A lot of savvy investors realized a few years ago that railroads were about to start making real money again. A share of stock in Union Pacific purchased five years ago cost about $60. Now, it will cost $153 — about two and a half times its 2003 price.

The growth of BNSF has been even more phenomenal, having grown by nearly four times in five years — from $30 per share in 2003 to $108 today.

Among those who were onto the trend early on was super-investor Warren Buffett, who bought stock in a number of railroads, concentrating mostly on BNSF.

Railroads haven’t just been sitting around waiting for fuel costs to bring customers to them.

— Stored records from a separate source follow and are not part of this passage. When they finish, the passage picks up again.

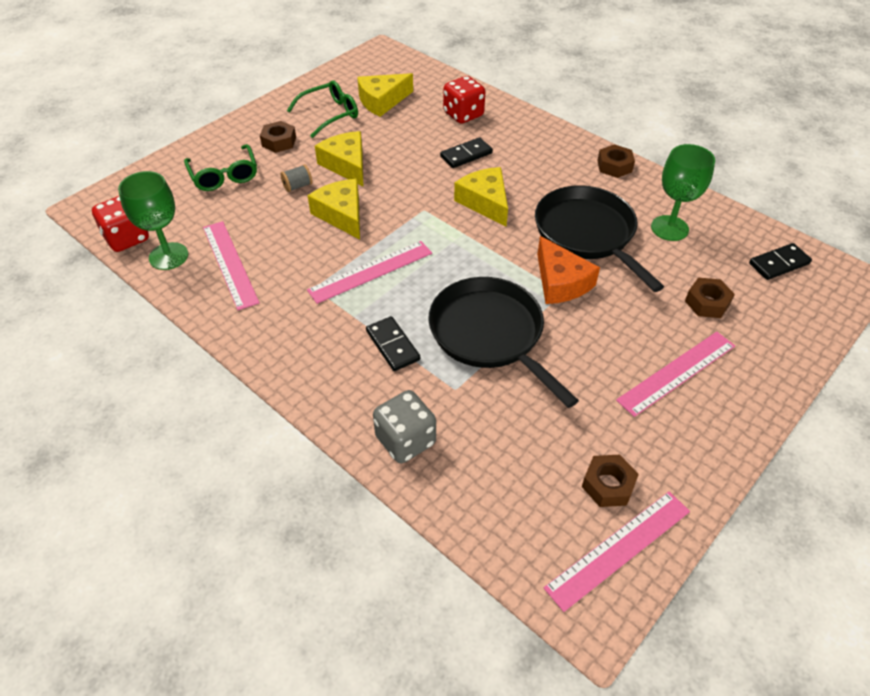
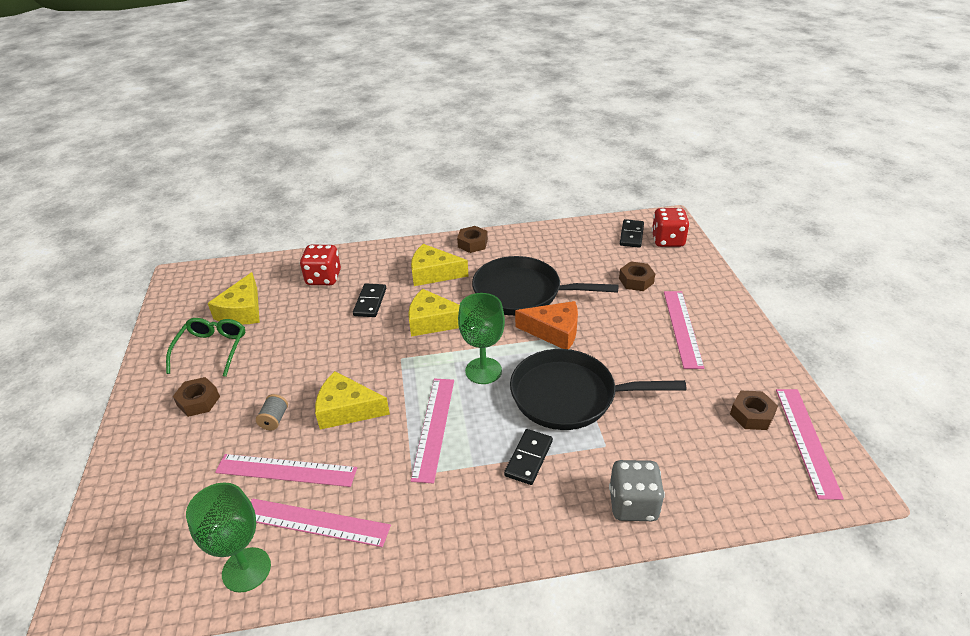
camera: 50 degrees left, 10 degrees down
(127, 238) = (175, 596): red dice -> red dice (667, 240)
(224, 176) = (189, 465): green glasses -> none
(260, 221) = (286, 470): none -> pink ruler
(346, 165) = (290, 374): yellow cheese -> yellow cheese (433, 273)
(393, 345) = (528, 458): black domino -> black domino turned 75 degrees counterclockwise
(669, 228) = (556, 256): green goblet -> green goblet (483, 371)

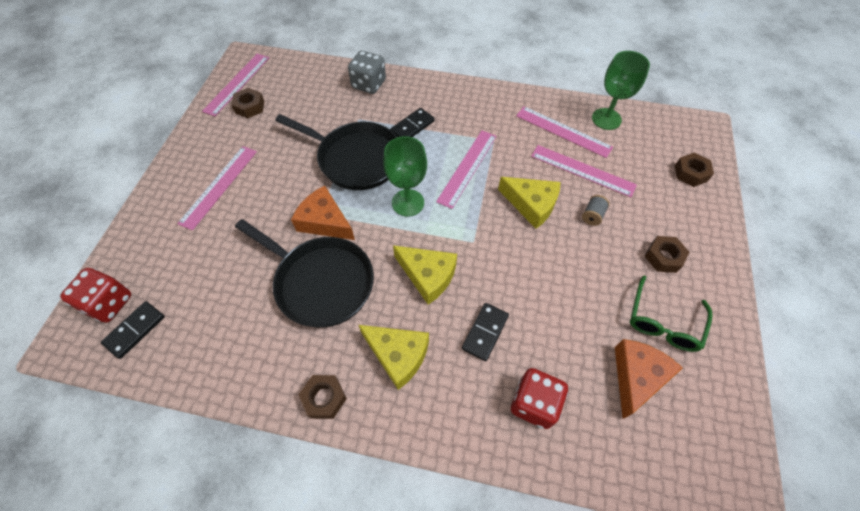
camera: 160 degrees left, 20 degrees up
(242, 310) = (636, 377): yellow cheese -> orange cheese
(636, 281) = (201, 255): brown nut -> brown nut (690, 173)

They have been innovating — making freight cars of lighter materials and speeding the loading and unloading of freight cars with intermodal shipping containers that can be lifted by crane from a ship to a train and from a train to a truck.

They also have been lengthening sidings to handle the longer trains that have become common and adding more double and even triple track to keep trains moving in two directions without time spent parked on passing sidings.

As traffic between Topeka and Kansas City has increased, the Union Pacific has been considering adding a third track. Mark Davis, UP director of corporate relations and media, said the idea is still under consideration, but no decision has been made, yet. A lot of the company’s track-laying effort has gone into second and third tracks in areas of Nebraska.

Forsberg said BNSF is within a year or two of having double track all the way from Chicago to Los Angeles. Only about 50 miles of single track remain on that route.

Some trains are moving truck trailers even more efficiently by eliminating the flat car altogether. A unit amounting to a set of railroad wheels mounted under a truck trailer has eliminated a lot of weight.

A BNSF document shows that a train can haul nearly 780 tons a mile on one gallon of fuel. That makes a train two to four times more efficient than a truck, Forsberg said.

He said one of the new 10,000-foot-long intermodal trains can carry more than 300 double-stacked shipping containers. That means shipping them from Los Angeles to Chicago can take more than 300 trucks off the highways, reducing congestion and the need for frequent repairs on the roads.

Another way of increasing efficiency is running longer trains. Forsberg said a decade ago a train that was 5,000 to 6,000 feet long — about a mile — was considered a long train. Now trains often are 8,000 to 10,000 feet long — nearly two miles.

Longer trains are difficult to accelerate without coming uncoupled somewhere along their length, so an increasingly common sight is a locomotive or two at the back of the train. The engineer up front has the capacity to control the throttles on the pushing locomotives at the back.

But even with the longer trains, the railroads are having to run more frequent trains, too.

UP’s Davis said Topeka sees 65 trains a day headed east toward Kansas City. Two thirds are coming from the northwest (coal trains from Wyoming, for example) through Marysville. The rest come from the west through Salina and from the southwest through Herrington.

“Sixty-five a day — that’s a heavy route,” Davis said.

Much of the coal is delivered to southern Illinois where it is transferred to barges to carry it to the Tennessee Valley Authority.